Etudier les rapports entre bru et belle-mère dans la famille gabonaise actuelle, c'est finalement faire ressortir une dimension importante de leur relation : la domination symbolique ou violence symbolique, au sens bourdieusien. Rapports conflictuels ne riment pas forcément avec attaques physiques ; mais plutôt des sortes d'agressions verbales et un type de comportement adopté pour rabaisser l'adversaire et lui montrer qu'on est le ~ propriétaire", le maître des lieux. En effet, la domination symbolique ou violence symbolique c'est l'imposition de formes de comportement, des formes de vie, de choix intellectuels, de choix vestimentaires, de choix linguistiques, par les dominants aux dominés. Mieux, « la violence symbolique s'institue par l'intermédiaire de l'adhésion que le dominé ne peut pas accorder au dominant (donc à la domination) lorsqu'il ne dispose, pour le penser et pour se penser ou, mieux, pour penser sa relation avec lui, que d'instruments.»224

Mais la révolution industrielle a engendré de nombreuses mutations dans toutes les sphères des sociétés humaines tant aux plans politiques, culturels, économiques, familiaux, etc. et a bouleversé en outre les mentalités des individus c'est-à-dire les moeurs africaines particulièrement ; dii à l'industrialisation et à l'urbanisation. Cette urbanisation impose un mode de vie, un comportement à l'individu. En ce sens les rapports entre bru et belle-mère, qui étaient des rapports de mère-enfant dans le mariage (d'antan), se sont transformés en des relations d'animosité, de tension ; voire de friction. Cette nouvelle forme de relation serait la résultante de cette urbanisation.
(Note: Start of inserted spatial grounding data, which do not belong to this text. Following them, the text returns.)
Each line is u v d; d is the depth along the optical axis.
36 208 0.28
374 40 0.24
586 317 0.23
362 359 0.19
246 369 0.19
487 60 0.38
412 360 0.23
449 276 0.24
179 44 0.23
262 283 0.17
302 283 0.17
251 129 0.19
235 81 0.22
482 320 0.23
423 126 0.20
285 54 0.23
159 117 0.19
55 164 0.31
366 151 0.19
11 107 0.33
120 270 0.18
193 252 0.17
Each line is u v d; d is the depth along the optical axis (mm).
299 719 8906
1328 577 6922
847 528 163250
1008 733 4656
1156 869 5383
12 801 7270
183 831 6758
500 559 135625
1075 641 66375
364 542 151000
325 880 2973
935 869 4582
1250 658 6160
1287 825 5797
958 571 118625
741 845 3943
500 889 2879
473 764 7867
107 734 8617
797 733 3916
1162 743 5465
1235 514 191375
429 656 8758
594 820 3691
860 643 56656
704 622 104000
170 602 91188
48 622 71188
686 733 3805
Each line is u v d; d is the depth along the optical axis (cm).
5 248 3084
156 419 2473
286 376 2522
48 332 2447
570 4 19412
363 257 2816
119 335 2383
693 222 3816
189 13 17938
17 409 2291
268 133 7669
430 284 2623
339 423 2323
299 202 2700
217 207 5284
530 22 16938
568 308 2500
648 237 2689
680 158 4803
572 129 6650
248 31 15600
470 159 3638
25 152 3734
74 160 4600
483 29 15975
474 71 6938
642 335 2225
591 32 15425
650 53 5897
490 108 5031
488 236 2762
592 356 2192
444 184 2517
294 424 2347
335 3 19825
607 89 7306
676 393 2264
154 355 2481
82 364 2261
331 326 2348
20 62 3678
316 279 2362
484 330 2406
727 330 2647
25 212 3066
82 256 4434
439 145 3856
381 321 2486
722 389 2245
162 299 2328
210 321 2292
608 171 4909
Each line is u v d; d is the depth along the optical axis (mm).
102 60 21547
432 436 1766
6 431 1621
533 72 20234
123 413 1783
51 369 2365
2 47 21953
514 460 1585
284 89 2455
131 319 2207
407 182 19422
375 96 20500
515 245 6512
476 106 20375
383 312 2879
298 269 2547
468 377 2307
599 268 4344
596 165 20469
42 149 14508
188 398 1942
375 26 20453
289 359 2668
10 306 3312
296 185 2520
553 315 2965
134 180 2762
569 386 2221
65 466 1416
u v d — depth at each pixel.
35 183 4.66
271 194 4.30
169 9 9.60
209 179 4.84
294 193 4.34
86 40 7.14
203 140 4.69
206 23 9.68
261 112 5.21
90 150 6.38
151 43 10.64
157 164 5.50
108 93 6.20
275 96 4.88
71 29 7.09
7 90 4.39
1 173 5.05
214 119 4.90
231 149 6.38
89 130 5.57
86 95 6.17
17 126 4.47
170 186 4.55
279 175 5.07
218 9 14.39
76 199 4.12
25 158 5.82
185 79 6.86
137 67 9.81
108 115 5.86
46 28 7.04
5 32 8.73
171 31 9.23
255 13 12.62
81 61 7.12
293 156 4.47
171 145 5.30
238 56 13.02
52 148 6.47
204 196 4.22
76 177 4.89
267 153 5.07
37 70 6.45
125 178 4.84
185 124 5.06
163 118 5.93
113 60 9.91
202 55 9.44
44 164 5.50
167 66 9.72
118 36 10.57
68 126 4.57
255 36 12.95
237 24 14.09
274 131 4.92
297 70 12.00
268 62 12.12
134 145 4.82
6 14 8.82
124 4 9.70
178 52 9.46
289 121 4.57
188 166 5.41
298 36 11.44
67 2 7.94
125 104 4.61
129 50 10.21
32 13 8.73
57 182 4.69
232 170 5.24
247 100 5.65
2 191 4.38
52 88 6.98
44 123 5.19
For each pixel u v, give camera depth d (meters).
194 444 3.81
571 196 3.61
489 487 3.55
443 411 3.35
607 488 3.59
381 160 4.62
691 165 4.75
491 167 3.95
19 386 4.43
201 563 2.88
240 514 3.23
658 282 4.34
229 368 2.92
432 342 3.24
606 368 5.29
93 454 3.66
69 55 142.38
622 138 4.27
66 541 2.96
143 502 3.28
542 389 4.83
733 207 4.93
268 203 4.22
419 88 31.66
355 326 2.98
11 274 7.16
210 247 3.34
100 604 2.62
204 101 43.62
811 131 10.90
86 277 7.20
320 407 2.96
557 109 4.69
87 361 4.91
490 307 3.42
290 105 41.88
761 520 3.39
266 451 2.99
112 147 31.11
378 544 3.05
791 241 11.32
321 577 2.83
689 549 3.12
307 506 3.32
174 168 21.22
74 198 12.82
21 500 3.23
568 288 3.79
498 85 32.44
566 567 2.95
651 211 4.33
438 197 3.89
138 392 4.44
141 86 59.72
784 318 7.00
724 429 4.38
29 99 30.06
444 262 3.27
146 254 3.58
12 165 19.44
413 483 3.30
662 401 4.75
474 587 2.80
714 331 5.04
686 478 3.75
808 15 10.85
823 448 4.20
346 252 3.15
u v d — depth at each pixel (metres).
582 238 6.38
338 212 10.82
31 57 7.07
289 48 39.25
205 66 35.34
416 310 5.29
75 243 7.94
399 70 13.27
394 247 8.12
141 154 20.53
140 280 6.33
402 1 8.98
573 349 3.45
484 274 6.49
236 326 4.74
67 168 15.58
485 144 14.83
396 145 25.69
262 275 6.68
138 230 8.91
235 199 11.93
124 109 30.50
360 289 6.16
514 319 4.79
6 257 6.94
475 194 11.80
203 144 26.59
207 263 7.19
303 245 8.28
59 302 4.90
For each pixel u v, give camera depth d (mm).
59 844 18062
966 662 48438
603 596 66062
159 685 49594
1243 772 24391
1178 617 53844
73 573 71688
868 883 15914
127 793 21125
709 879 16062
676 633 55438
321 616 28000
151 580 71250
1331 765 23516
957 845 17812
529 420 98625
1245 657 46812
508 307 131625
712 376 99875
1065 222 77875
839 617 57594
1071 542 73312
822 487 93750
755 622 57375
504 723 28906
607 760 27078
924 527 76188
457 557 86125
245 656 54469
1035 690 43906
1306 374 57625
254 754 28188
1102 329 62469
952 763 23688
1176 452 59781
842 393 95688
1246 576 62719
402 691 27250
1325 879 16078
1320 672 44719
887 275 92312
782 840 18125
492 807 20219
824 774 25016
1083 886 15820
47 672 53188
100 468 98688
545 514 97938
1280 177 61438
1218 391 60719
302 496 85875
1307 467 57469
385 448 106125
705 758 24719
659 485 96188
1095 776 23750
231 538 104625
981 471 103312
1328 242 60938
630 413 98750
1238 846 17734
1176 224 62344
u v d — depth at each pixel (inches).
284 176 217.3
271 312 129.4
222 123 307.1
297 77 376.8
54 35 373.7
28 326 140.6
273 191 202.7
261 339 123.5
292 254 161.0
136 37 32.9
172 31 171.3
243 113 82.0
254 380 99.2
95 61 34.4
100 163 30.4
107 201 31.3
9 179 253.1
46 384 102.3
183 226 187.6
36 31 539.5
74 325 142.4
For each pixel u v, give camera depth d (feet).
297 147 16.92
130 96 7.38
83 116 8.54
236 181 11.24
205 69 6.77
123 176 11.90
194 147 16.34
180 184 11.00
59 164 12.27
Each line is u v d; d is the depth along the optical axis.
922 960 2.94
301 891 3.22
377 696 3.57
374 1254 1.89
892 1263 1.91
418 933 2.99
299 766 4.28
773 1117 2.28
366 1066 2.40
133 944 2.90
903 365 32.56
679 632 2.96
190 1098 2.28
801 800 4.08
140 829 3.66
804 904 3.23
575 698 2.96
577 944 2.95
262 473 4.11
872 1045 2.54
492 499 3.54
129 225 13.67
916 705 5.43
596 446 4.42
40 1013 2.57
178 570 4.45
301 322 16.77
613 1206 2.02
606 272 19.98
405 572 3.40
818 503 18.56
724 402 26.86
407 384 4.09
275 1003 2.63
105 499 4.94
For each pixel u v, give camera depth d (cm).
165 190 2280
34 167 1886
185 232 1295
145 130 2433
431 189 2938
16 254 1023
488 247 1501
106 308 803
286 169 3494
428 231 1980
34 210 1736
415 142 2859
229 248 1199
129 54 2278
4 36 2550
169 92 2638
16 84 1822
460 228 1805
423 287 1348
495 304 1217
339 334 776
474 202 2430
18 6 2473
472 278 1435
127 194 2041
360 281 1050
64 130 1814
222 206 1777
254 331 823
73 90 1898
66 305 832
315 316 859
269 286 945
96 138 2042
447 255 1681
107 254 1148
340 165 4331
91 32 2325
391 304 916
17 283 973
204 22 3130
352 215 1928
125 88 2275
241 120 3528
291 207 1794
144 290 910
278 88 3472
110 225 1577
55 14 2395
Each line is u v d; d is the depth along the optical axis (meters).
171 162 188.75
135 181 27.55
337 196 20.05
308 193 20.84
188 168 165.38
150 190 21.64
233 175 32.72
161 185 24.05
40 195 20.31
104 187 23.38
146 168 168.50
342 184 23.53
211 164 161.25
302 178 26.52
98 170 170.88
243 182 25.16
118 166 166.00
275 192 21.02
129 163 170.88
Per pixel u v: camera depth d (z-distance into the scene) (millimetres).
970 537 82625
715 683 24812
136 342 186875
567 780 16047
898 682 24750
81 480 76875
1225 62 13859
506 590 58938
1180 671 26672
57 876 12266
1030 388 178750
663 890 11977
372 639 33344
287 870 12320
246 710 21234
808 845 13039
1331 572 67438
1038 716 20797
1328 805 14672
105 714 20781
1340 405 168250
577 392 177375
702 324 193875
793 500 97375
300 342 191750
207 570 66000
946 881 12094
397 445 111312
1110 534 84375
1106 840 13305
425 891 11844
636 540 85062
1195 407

Le pasteur OGOULA-M'BEYE nous rappelle que le mariage d'autrefois n'est pas loin de celui d'aujourd'hui. Puisse que « toutes choses sont en travail au-delà de ce qu'on peut dire ; l'oeil ne se rassasie pas de voir et l'oreille ne se lasse pas d'entendre. Ce qui se fera, il n'ya rien de nouveau sous le soleil. S'il est une chose dont on dise : vois ceci, c'est nouveau ! Cette chose existait déjà dans les siècles qui nous ont précédés.

On ne se souvient pas de ce qui est ancien ; et ce qui arrivera dans la suite ne laissera pas de souvenir chez ceux qui vivront plus tard.»225 Tout ceci pour dire que dans le mariage ancien il existait aussi des conflits entre bru et belle-mère mais il restaient latents. Aujourd'hui, ils deviennent manifestes, dii à l'évolution de la société, la scolarisation des filles qui les a amené à avoir des diplômes, à avoir un salaire mensuel et qui, finalement, remettent en question certaines valeurs anciennes face à l'obéissance envers la belle-famille ; à travailler pour elle.

D'où la révolte et pourquoi pas, un changement radical des mentalités et visions de la vie en couple. Ce qui nous conduit à nous poser un certain nombre de questions dont voici la teneur : qu'est-il devenue de la domination symbolique codifiée par des adages et proverbes ? Ces adages ont-ils toujours de la valeur ? Si oui, qu'est-ce qui serait alors à l'origine du conflit ? Quel est l'élément déstabilisateur de la famille ? Telle sera l'articulation de ce chapitre.

1. Domination symbolique : codification verbales des comportements et de respect dans le mariage et importance des proverbes.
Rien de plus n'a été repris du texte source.